Market with Strong Opinions / by Wade Burrell

Inspired by Elliot Smith's "Build SaaS with Strong Opinions"

Elliot Smith wrote this week that the future of SaaS belongs to products with strong opinions — tools that force you into best practice instead of letting you configure your way there. He's right. And the same indictment applies to the people marketing those products.

There's no product marketing more at risk of irrelevance than the kind that tries to work for everyone.

The configure-it-yourself trap

You know this messaging when you see it. Flexible enough for any team. Customizable to fit your workflow. Works however you work.

It reads like inclusion. It's actually an absence of conviction.

For a long time, this was defensible. B2B buyers were skeptical of vendors with strong opinions about how their business should run. PMMs responded rationally — sanding down every sharp edge, hedging every claim, adding enough qualifiers that the copy could describe almost any product in the category. The goal was to avoid losing deals on positioning.

The side effect was messaging that couldn't win them either.

Now AI has collapsed the value of generic information entirely. A buyer with a capable AI assistant can synthesize surface-level best practices in minutes.
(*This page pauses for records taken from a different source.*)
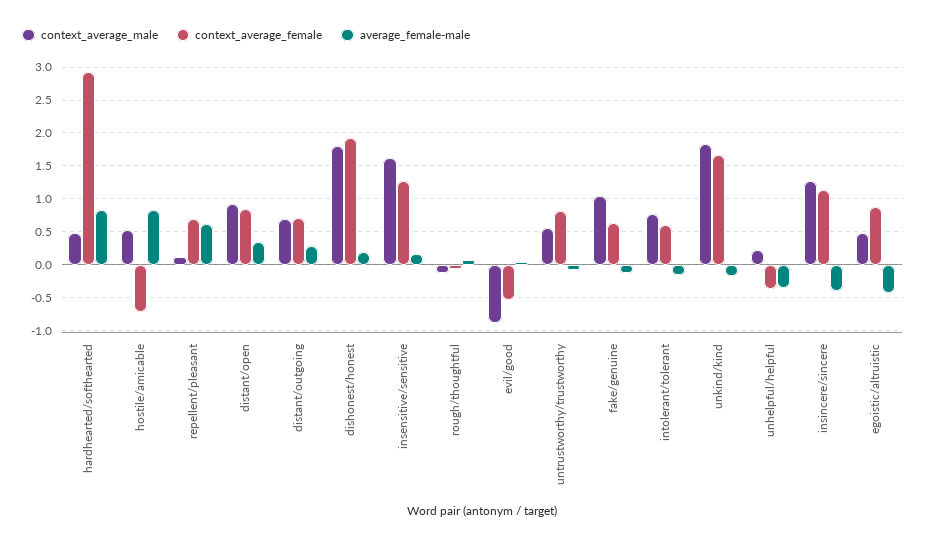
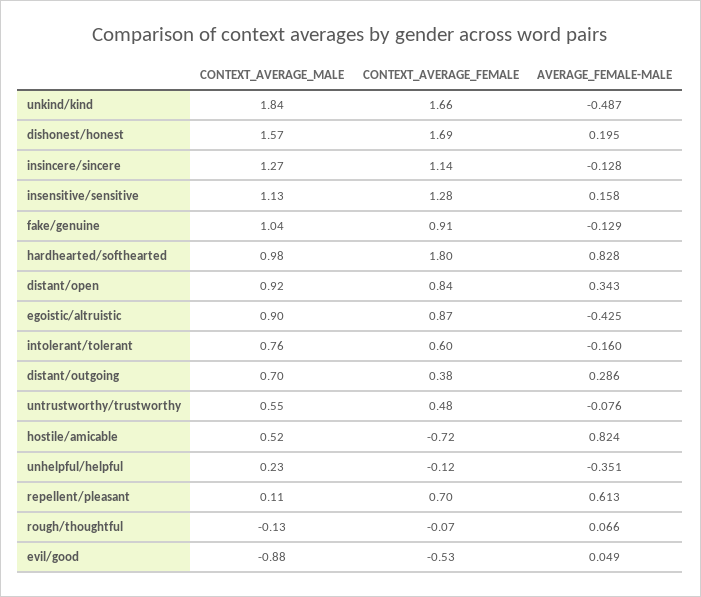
context_average_male, hardhearted/softhearted: 0.5 -> 0.98
context_average_female, hardhearted/softhearted: 2.9 -> 1.8
context_average_female, distant/outgoing: 0.7 -> 0.38
context_average_male, dishonest/honest: 1.8 -> 1.57
context_average_female, dishonest/honest: 1.9 -> 1.69
context_average_male, insensitive/sensitive: 1.6 -> 1.13
context_average_female, untrustworthy/trustworthy: 0.8 -> 0.48
context_average_female, fake/genuine: 0.6 -> 0.91
average_female-male, unkind/kind: -0.2 -> -0.487
context_average_female, unhelpful/helpful: -0.4 -> -0.12
average_female-male, insincere/sincere: -0.4 -> -0.128
context_average_male, egoistic/altruistic: 0.5 -> 0.9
What they can't get from a chatbot is your actual point of view — earned through time in the market, in deals, in customer conversations, in the post-mortems where things didn't work.
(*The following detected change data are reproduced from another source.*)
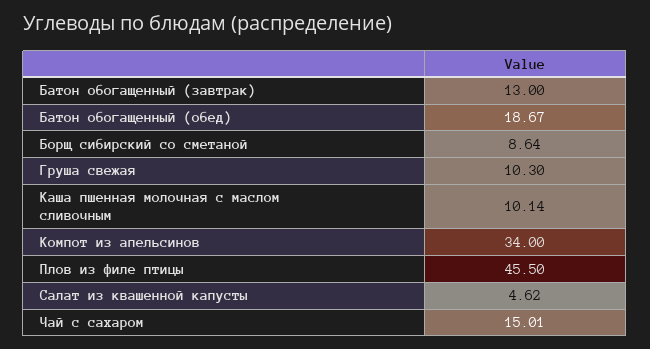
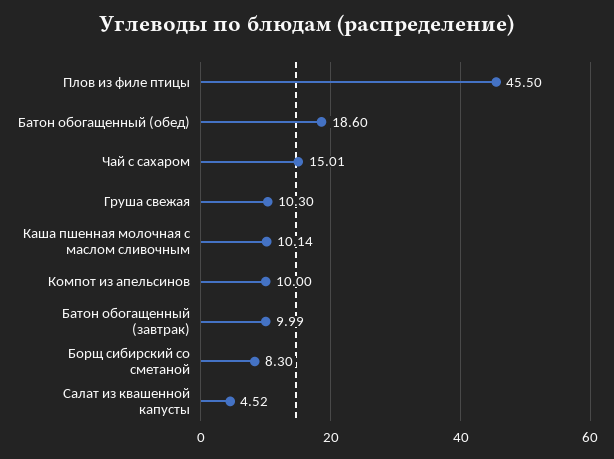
Батон обогащенный (завтрак): 13 -> 9.99
Батон обогащенный (обед): 18.67 -> 18.6
Борщ сибирский со сметаной: 8.64 -> 8.3
Компот из апельсинов: 34 -> 10
Салат из квашенной капусты: 4.62 -> 4.52

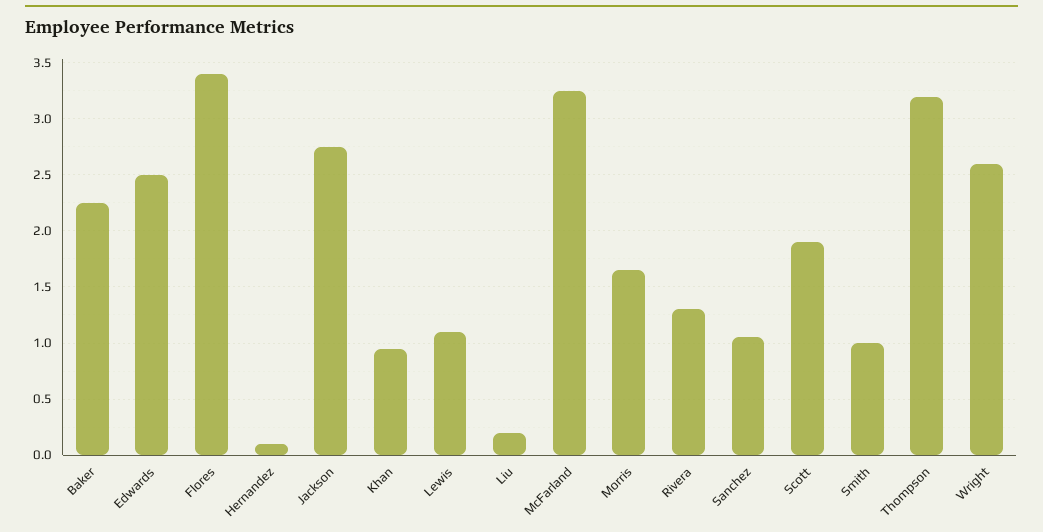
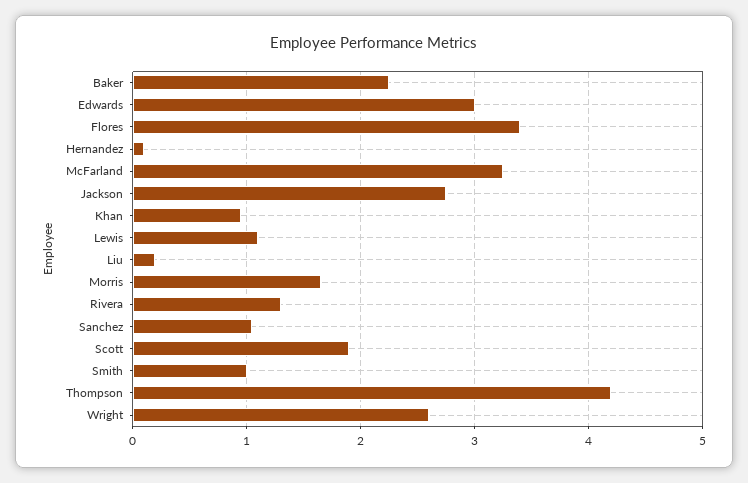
Edwards: 2.5 -> 3
Thompson: 3.2 -> 4.2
That's what buyers are actually paying for now. And most product marketing still isn't selling it.

What "configurable" looks like in PMM

Here's the tell. Count how many times your homepage or your pitch deck uses any of these:

  • "Flexible"

  • "Customizable"

  • "Works for teams of any size"

  • "Meets you where you are"

  • "Built for your workflow"

Every one of those is a place where a real opinion should live. When you say "works for any team," what you're actually saying is: we haven't done the hard work of figuring out who this is really for.

Buyers read that signal. They may not name it, but they feel it as a lack of conviction. And conviction — the sense that this team has genuinely figured something out — is increasingly what moves enterprise deals.
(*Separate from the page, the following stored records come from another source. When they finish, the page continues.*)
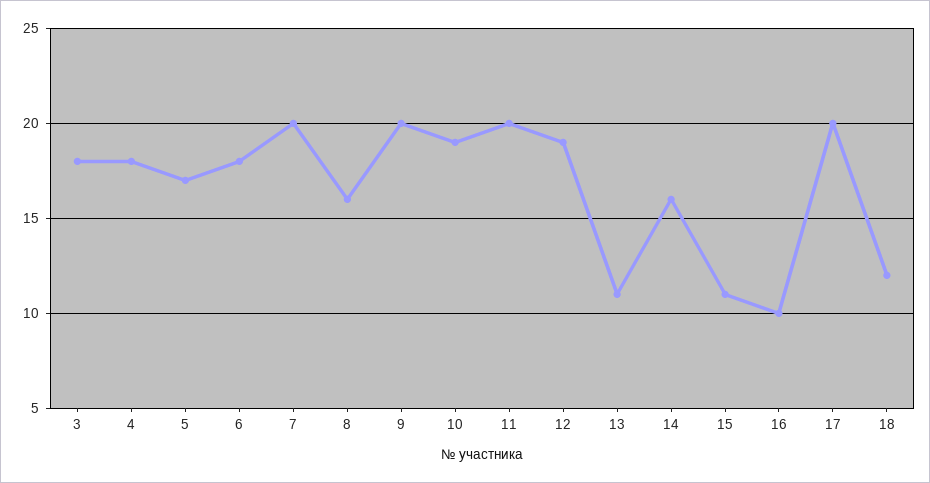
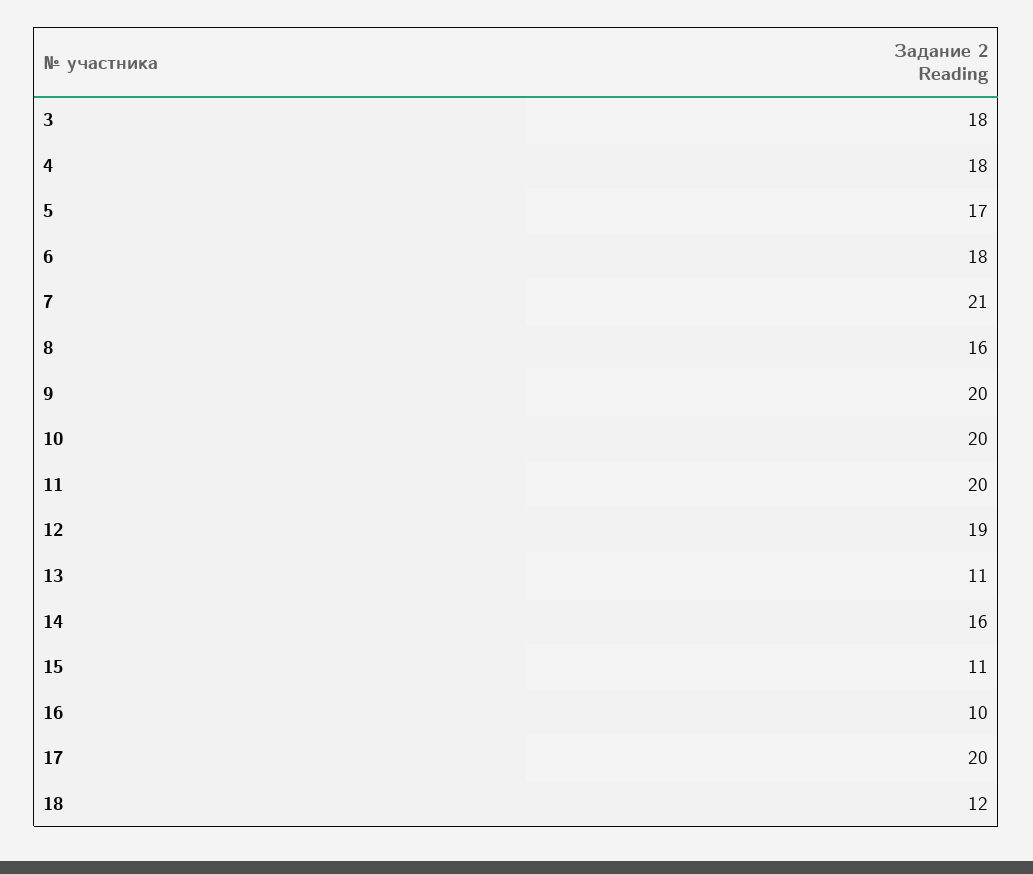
7: 20 -> 21
10: 19 -> 20

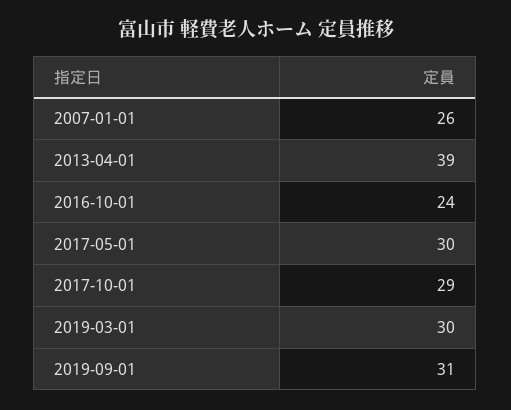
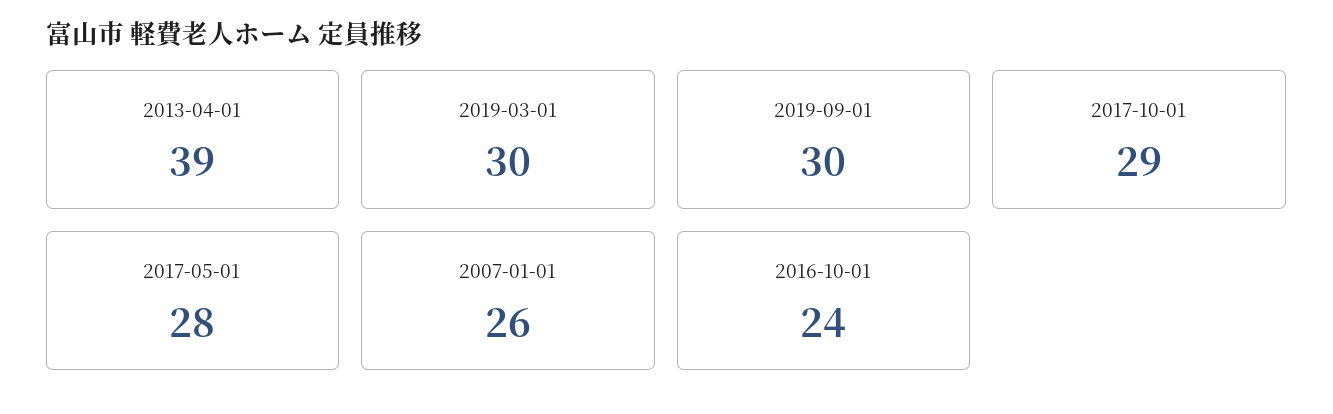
2017-05-01: 30 -> 28
2019-09-01: 31 -> 30

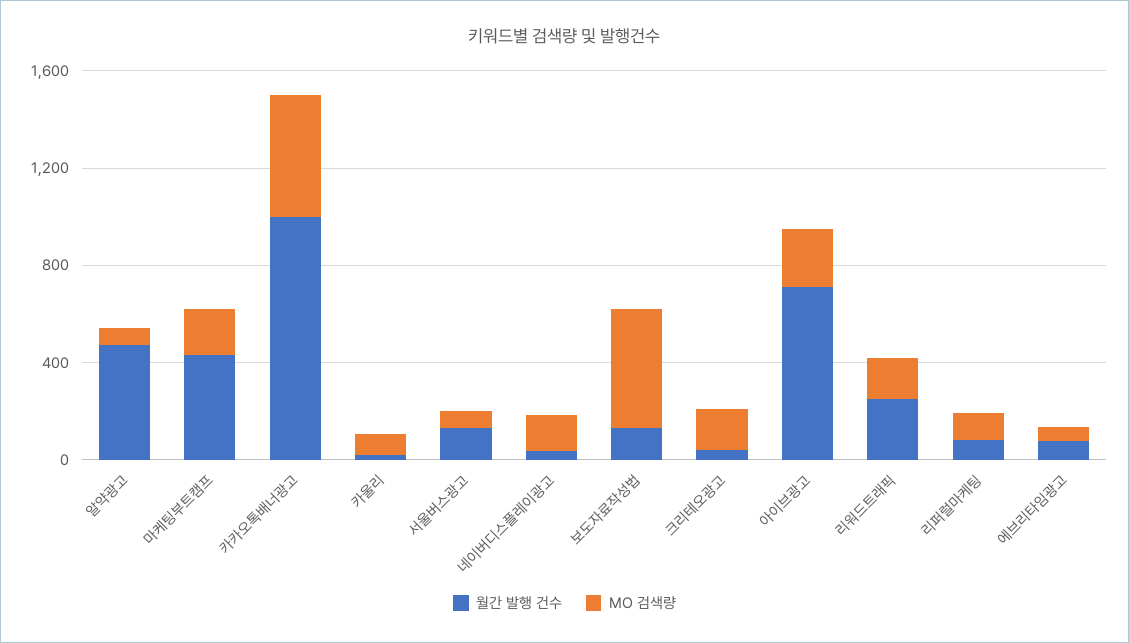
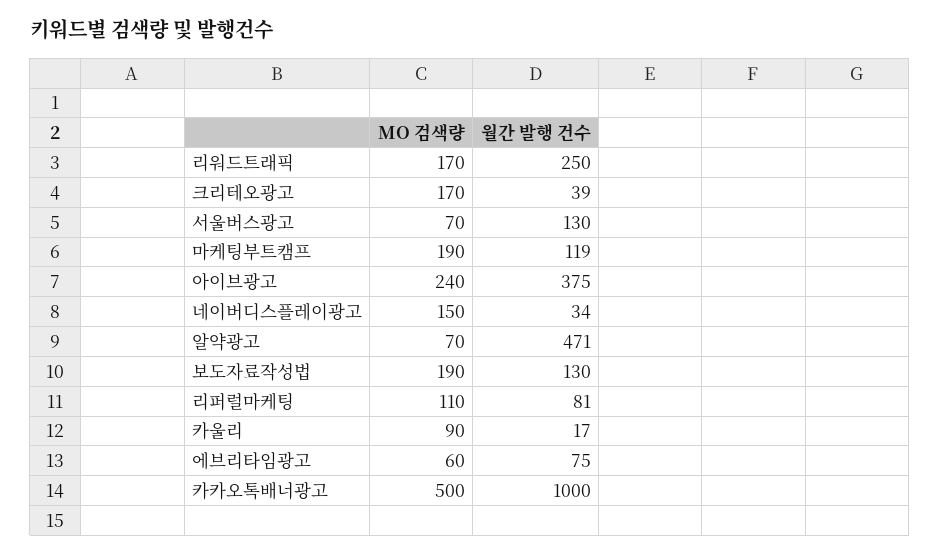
월간 발행 건수, 마케팅부트캠프: 400 -> 119
MO 검색량, 보도자료작성법: 500 -> 190
월간 발행 건수, 아이브광고: 700 -> 375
Where strong opinions come from

This is the part that can't be faked.

The competitive research that actually drives good positioning doesn't come from reading competitor homepages. It comes from triangulating what competitors say with what customers report and what practitioners complain about at 11pm on Reddit. Those three sources rarely agree. The gap between them is where the real insight lives.

The same is true for the opinions that make your messaging sharp. They don't come from internal brainstorming sessions or messaging workshops where everyone agrees in a conference room. They come from:

  • Win/loss interviews where customers tell you why they almost picked someone else

  • Sales calls where the objection you hear in deal number fifteen is different from the one in deal number three

  • Customer conversations where someone describes their problem in a way that reframes how you've been talking about your product

  • The pattern you finally notice after reviewing enough data that the thing you've been positioning as a feature is actually the whole reason people buy

Strong opinions are earned. That's what makes them defensible — and what makes them useful.

What this looks like in practice

Strong PMM opinions aren't loud. They're specific.

They look like a positioning statement that would make at least one competitor uncomfortable. They look like a homepage that couldn't be copy-pasted with a find-and-replace. They look like launch messaging that tells a customer clearly: this is not for you if X, and here's exactly why it's for you if Y.

The hardest and most valuable thing a PMM can do is define who the product isn't for. Not because exclusion is the goal, but because clarity about the fit sharpens everything downstream — the messaging, the sales motion, the content, the customer success playbook. "Works for everyone" is a positioning choice that makes every subsequent choice harder.

The PMMs I've seen do this well share a trait: they've spent enough time close to the customer problem — in calls, in reviews, in the field — that they've developed genuine conviction about what good looks like. Not a hypothesis. Not a positioning workshop output. An actual view, one they'd defend if pushed.

The credibility problem

You can't write opinionated messaging from the outside of a problem.

Elliot makes this point about SaaS products: you can't sell best practice to an industry you haven't lived in. The same constraint applies to PMM. Generic positioning is usually diagnostic — it tells you that the team hasn't gotten close enough to the customer to have a real point of view yet.

This is why the "do more customer research" advice is chronically underrated. Not research that confirms your existing messaging. Research designed to surface where your current understanding is wrong — the complaint that doesn't fit your narrative, the reason a customer almost churned that you didn't expect, the competitor strength you've been minimizing because it's uncomfortable to acknowledge.

That's the raw material for strong opinions. And it's not replicable by AI, by competitors, or by a messaging consultant brought in for a quarter.

It has to be earned by the team that's in the market.

The shift that's happening

Buyers are getting better at filtering out generic. Not because they've read a blog post about positioning, but because they're interacting with more AI-generated content than ever — and they've developed a fast intuition for prose that doesn't actually say anything.

The PMMs who win from here are the ones willing to do the slow, sometimes uncomfortable work of forming real opinions — about their category, their customer, their product, and what "good" actually looks like — and then saying them out loud.

That's not a content strategy. It's a credibility strategy.

And right now, most of the field has left it wide open.